## INFORMATION
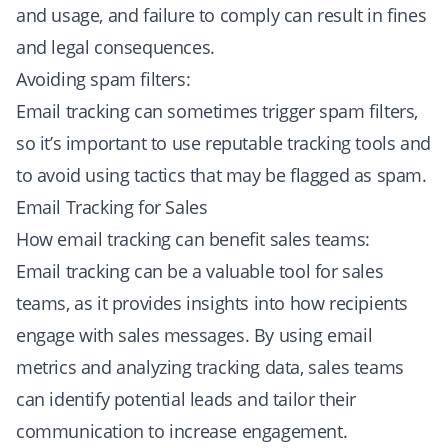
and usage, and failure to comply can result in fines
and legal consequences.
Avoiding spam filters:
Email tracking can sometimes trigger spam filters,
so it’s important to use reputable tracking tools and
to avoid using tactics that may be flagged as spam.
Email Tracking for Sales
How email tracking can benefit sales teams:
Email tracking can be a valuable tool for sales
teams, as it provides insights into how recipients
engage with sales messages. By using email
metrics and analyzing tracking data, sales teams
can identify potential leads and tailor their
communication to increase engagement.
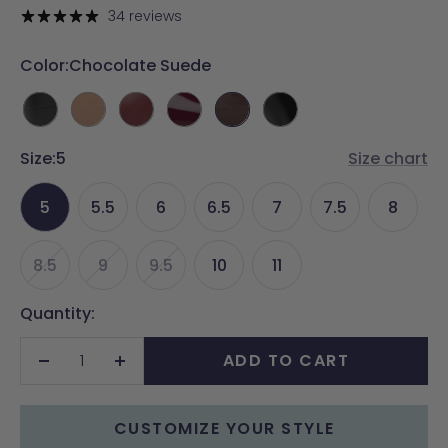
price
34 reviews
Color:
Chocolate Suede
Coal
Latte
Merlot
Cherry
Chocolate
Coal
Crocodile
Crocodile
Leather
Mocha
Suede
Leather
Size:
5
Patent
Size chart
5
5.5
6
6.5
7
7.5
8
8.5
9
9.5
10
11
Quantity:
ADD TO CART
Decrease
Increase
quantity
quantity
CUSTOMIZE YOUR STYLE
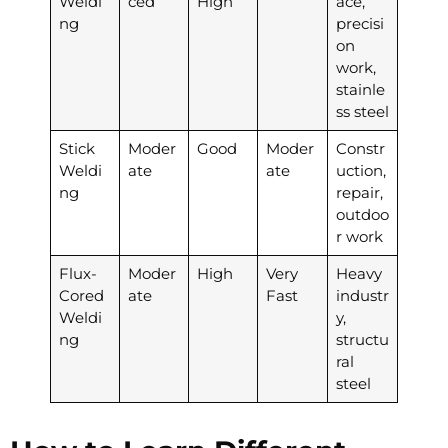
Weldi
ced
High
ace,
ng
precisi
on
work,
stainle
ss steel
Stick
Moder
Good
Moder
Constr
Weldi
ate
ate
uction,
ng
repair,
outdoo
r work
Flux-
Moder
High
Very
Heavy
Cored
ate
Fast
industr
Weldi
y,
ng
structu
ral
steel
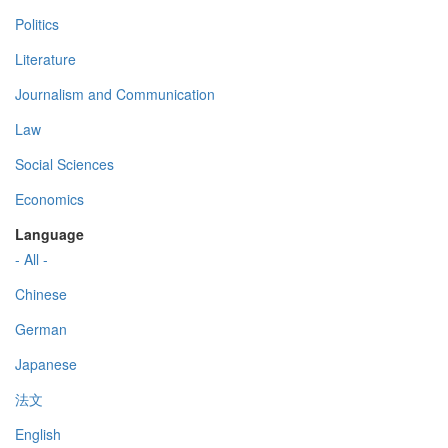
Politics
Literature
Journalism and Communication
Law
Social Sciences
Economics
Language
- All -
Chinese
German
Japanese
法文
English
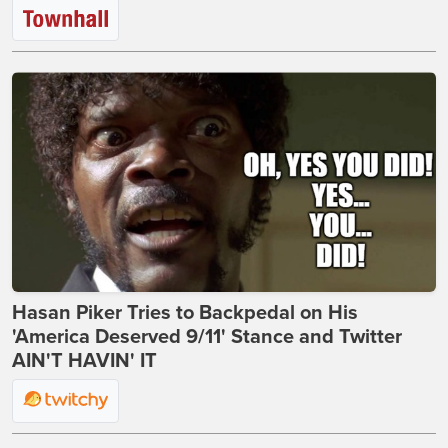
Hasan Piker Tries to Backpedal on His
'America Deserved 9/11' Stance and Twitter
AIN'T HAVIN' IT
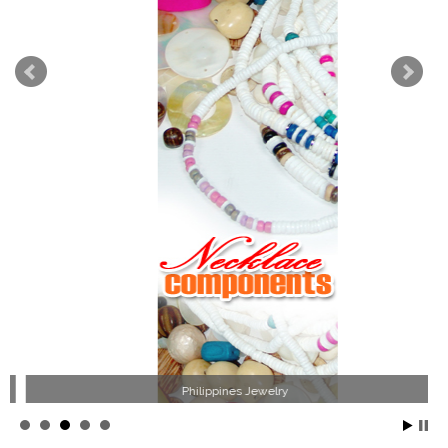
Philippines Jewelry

## EXERCISE INSTRUCTIONS
Filter the listing so that only lines holding the word "using" remain, and copy those lines.

## SOLUTION
to avoid using tactics that may be flagged as spam.
engage with sales messages. By using email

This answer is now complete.